Israel’s Inflation Rate Surges
JERUSALEM (Reuters) – Israel’s inflation rate surged in August to its highest rate in nearly a year, according to data from the Central Bureau of Statistics released on Sunday, reducing the likelihood of more interest rate cuts anytime soon.
The annual inflation rate rose to 3.6% last month from 3.2% in July, marking its highest level since last October. This figure significantly exceeds expectations of 3.2% in a Reuters poll and far surpasses the government’s 1-3% annual target range.
Government officials have largely attributed the spike in inflation to war-related supply issues.

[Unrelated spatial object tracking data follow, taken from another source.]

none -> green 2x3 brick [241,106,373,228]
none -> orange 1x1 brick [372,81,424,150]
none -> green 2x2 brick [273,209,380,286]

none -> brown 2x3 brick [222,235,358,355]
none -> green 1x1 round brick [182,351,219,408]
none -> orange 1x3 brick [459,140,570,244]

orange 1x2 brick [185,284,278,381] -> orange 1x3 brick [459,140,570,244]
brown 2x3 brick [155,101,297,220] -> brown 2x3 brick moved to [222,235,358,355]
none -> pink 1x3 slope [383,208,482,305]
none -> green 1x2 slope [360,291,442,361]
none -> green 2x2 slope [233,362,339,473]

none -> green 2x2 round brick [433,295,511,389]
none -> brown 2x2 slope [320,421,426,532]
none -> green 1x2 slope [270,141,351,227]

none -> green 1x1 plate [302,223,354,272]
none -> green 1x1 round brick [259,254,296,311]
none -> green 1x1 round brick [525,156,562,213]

The consumer price index (CPI) increased by a higher-than-expected 0.9% in August compared to July, driven by rising costs of fresh produce, food, housing, transport, education, and entertainment. These increases were only partially offset by declines in clothing and footwear, telecommunications, and furniture.
After cutting its benchmark interest rate in January, the Bank of Israel has kept the rate unchanged during subsequent meetings in February, April, May, July, and August, citing geopolitical tensions, rising price pressures, and looser fiscal policy due to the ongoing conflict with the Palestinian militant group Hamas.
The next meeting to decide on rates is scheduled for October 9. Israeli central bankers have indicated that they do not anticipate rate cuts until 2025.